La disciplina dell’eleganza
Negli anni ’50 le modelle venivano ancora chiamate mannequin. Erano le mute portatrici di un’eleganza borghese, di disciplina e riservatezza. Non esisteva il culto della star, né eccessi – la moda si definiva attraverso il decoro, non attraverso l’individualità. Le donne prestavano soltanto il loro corpo agli abiti per presentarli in modo perfetto. Era un’estetica dell’ordine: al centro c’era l’abito, non la donna che lo indossava. Chi appariva davanti alla macchina fotografica era intercambiabile – ciò che contava era la messa in scena impeccabile.
La nascita delle icone
Gli anni ’80 e ’90 portarono la grande svolta: Claudia Schiffer, Naomi Campbell e Linda Evangelista – in breve: le supermodelle – divennero esse stesse marchi. Comparivano sulle copertine, sfilavano per i marchi di lusso e segnarono un intero decennio. Fotografi come Peter Lindbergh o Steven Meisel le trasformarono in icone, più grandi della moda che indossavano. I loro nomi diventarono simboli globali e i loro volti erano noti quanto i loghi delle grandi maison, che al loro confronto sembravano comparse.

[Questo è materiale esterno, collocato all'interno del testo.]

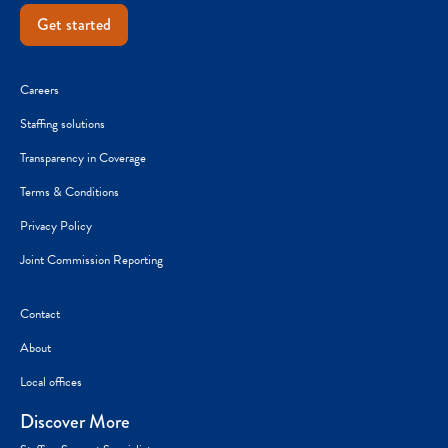
Get started
Careers
Staffing solutions
Transparency in Coverage
Terms & Conditions
Privacy Policy
Joint Commission Reporting
Contact
About
Local offices
Discover More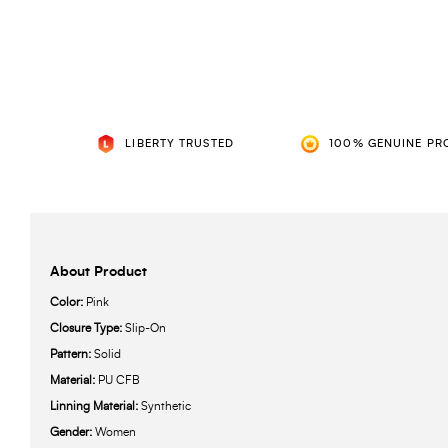
LIBERTY TRUSTED
100% GENUINE PR
About Product
Color:
Pink
Closure Type:
Slip-On
Pattern:
Solid
Material:
PU CFB
Linning Material:
Synthetic
Gender:
Women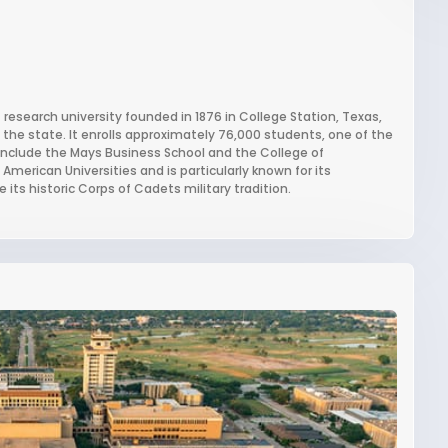
research university founded in 1876 in College Station, Texas,
in the state. It enrolls approximately 76,000 students, one of the
s include the Mays Business School and the College of
merican Universities and is particularly known for its
its historic Corps of Cadets military tradition.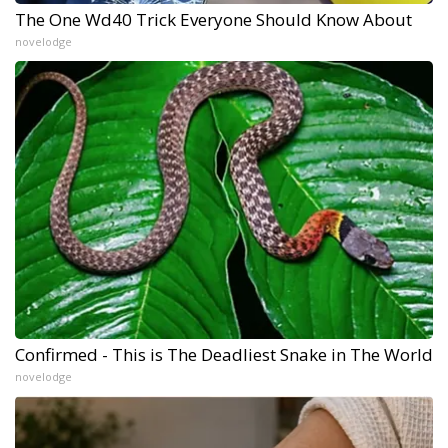
The One Wd40 Trick Everyone Should Know About
novelodge
Confirmed - This is The Deadliest Snake in The World
novelodge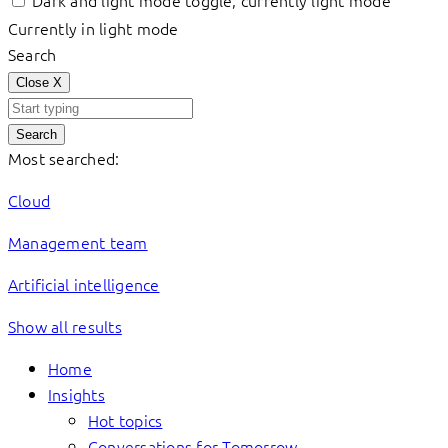
Dark and light mode toggle, currently light mode
Currently in light mode
Search
Close
X
Search
Most searched:
Cloud
Management team
Artificial intelligence
Show all results
Home
Insights
Hot topics
Conversations for Tomorrow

L’illusione dell’autentico
Ma dopo l’apice arrivò la disillusione. Campagne come quella di Dove promettevano la “vera bellezza”: modelle con imperfezioni, rughe e proporzioni non perfette. Per un momento sembrò che l’autenticità potesse conquistare il mercato. Ma l’incanto non durò a lungo. Il pubblico applaudiva agli slogan, ma alla fine comprava ancora la perfezione. La pelle sincera vendeva meno del sogno. Così l’autenticità diventò posa: calcolata, messa in scena e alla fine altrettanto intercambiabile di ciò che prometteva di superare.

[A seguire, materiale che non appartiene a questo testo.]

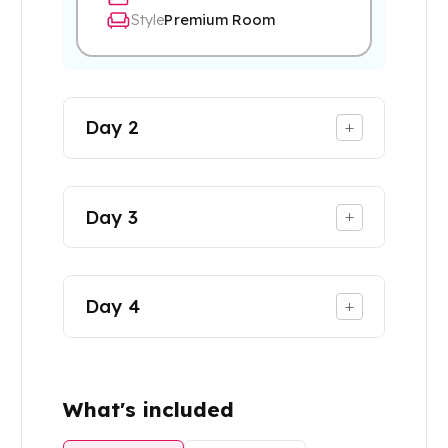
Style
Premium Room
Day
2
+
Day
3
+
Day
4
+
What's included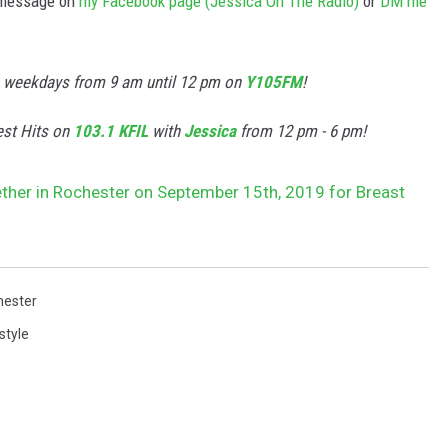
a message on
my Facebook page (Jessica On The Radio)
or
DM me
weekdays from 9 am until 12 pm on
Y105FM
!
est Hits on
103.1 KFIL
with
Jessica
from 12 pm - 6 pm!
her in Rochester on September 15th, 2019 for Breast
hester
style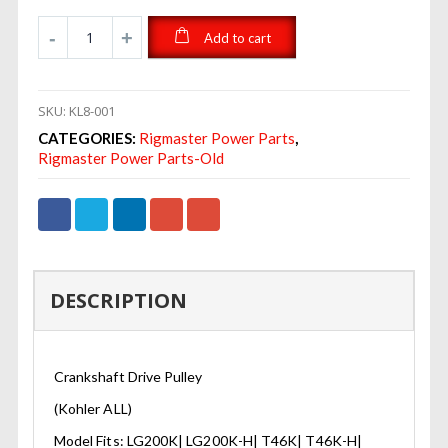
Add to cart
SKU:
KL8-001
CATEGORIES:
Rigmaster Power Parts
,
Rigmaster Power Parts-Old
DESCRIPTION
Crankshaft Drive Pulley
(Kohler ALL)
Model Fits: LG200K| LG200K-H| T46K| T46K-H|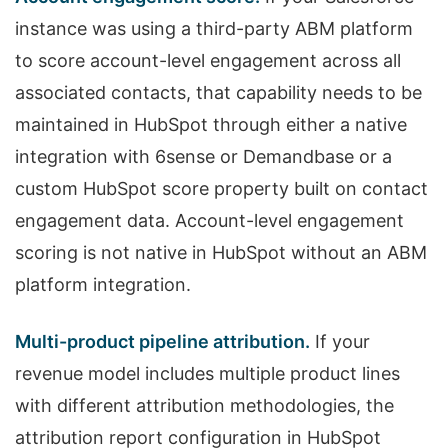
instance was using a third-party ABM platform
to score account-level engagement across all
associated contacts, that capability needs to be
maintained in HubSpot through either a native
integration with 6sense or Demandbase or a
custom HubSpot score property built on contact
engagement data. Account-level engagement
scoring is not native in HubSpot without an ABM
platform integration.
Multi-product pipeline attribution.
If your
revenue model includes multiple product lines
with different attribution methodologies, the
attribution report configuration in HubSpot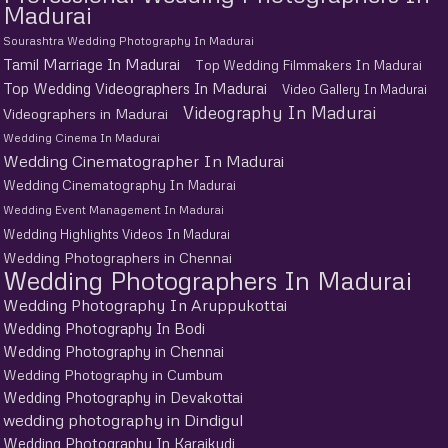
Madurai
Sourashtra Wedding Photography In Madurai
Tamil Marriage In Madurai
Top Wedding Filmmakers In Madurai
Top Wedding Videographers In Madurai
Video Gallery In Madurai
Videography In Madurai
Videographers in Madurai
Wedding Cinema In Madurai
Wedding Cinematographer In Madurai
Wedding Cinematography In Madurai
Wedding Event Management In Madurai
Wedding Highlights Videos In Madurai
Wedding Photographers in Chennai
Wedding Photographers In Madurai
Wedding Photography In Aruppukottai
Wedding Photography In Bodi
Wedding Photography in Chennai
Wedding Photography in Cumbum
Wedding Photography in Devakottai
wedding photography in Dindigul
Wedding Photography In Karaikudi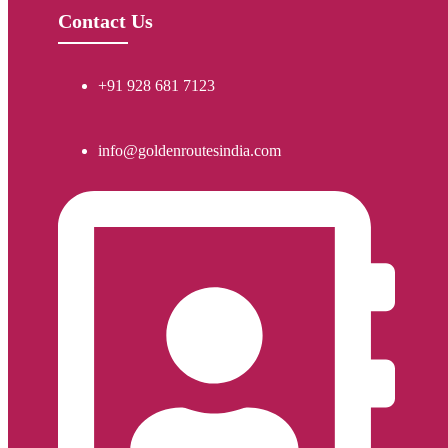
Contact Us
+91 928 681 7123
info@goldenroutesindia.com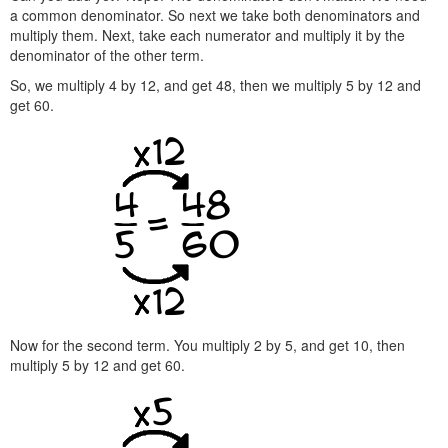
a common denominator. So next we take both denominators and
multiply them. Next, take each numerator and multiply it by the
denominator of the other term.
So, we multiply 4 by 12, and get 48, then we multiply 5 by 12 and
get 60.
Now for the second term. You multiply 2 by 5, and get 10, then
multiply 5 by 12 and get 60.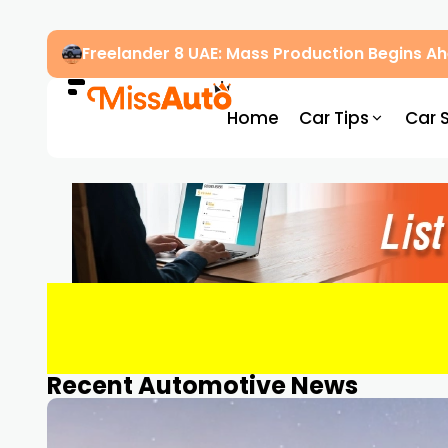
Freelander 8 UAE: Mass Production Begins 
Home
Car Tips
Car 
Recent Automotive News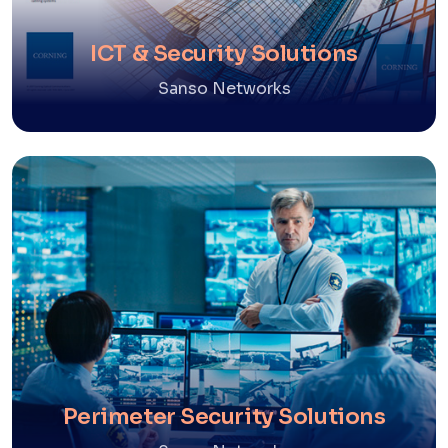
ICT & Security Solutions
Sanso Networks
Perimeter Security Solutions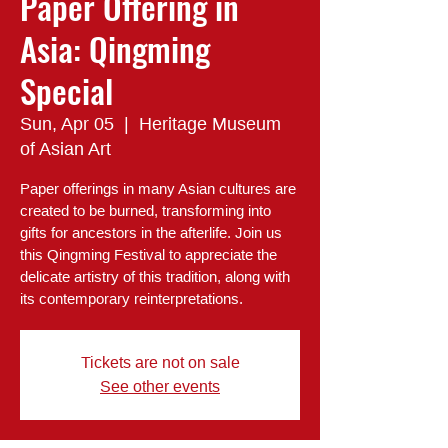
Paper Offering in
Asia: Qingming
Special
Sun, Apr 05
  |  
Heritage Museum
of Asian Art
Paper offerings in many Asian cultures are
created to be burned, transforming into
gifts for ancestors in the afterlife. Join us
this Qingming Festival to appreciate the
delicate artistry of this tradition, along with
its contemporary reinterpretations.
Tickets are not on sale
See other events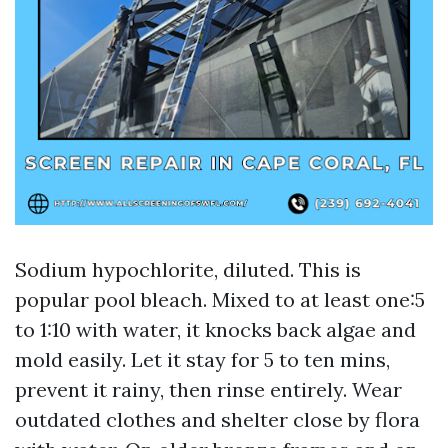
Sodium hypochlorite, diluted. This is
popular pool bleach. Mixed to at least one:5
to 1:10 with water, it knocks back algae and
mold easily. Let it stay for 5 to ten mins,
prevent it rainy, then rinse entirely. Wear
outdated clothes and shelter close by flora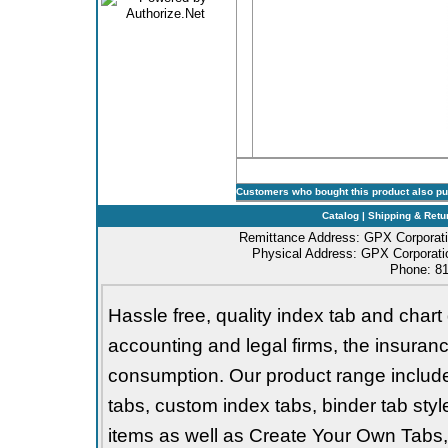
Customers who bought this product also p
Catalog
|
Shipping & Retu
Remittance Address: GPX Corporati
Physical Address: GPX Corporatio
Phone: 81
Hassle free, quality index tab and chart 
accounting and legal firms, the insurance
consumption. Our product range includes 
tabs, custom index tabs, binder tab styl
items as well as Create Your Own Tabs, 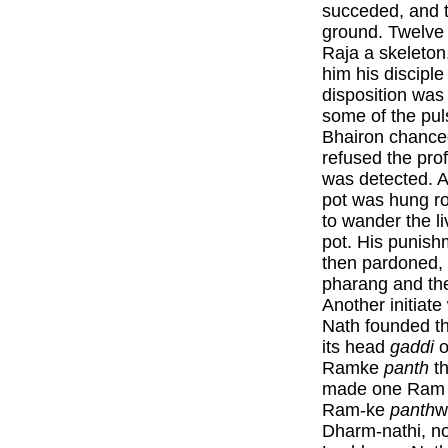
succeded, and t
ground. Twelve 
Raja a skeleton
him his discipl
disposition wa
some of the pul
Bhairon chanced
refused the pro
was detected. 
pot was hung r
to wander the li
pot. His punish
then pardoned, 
pharang and t
Another initiat
Nath founded t
its head
gaddi
o
Ramke
panth
th
made one Ram 
Ram-ke
panth
w
Dharm-nathi, no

Dalle star alle simulazioni
Quando le icone della moda di un tempo svanirono, furono sostituite dall’illusione di Hollywood. Nicole Kidman divenne il volto di Chanel e Brad Pitt il testimonial di Chanel No. 5. I confini tra recitazione, pubblicità e moda si confondevano sempre più. Ma anche questo fu solo un intermezzo. Le nuove “supermodelle” non si chiamano più Tatjana Patitz o Markus Schenkenberg, bensì Lil Miquela, Shudu o Imma. Sono avatar, creati digitalmente – impeccabili, ma senz’anima. L’antico glamour diventa sempre più codice calcolato.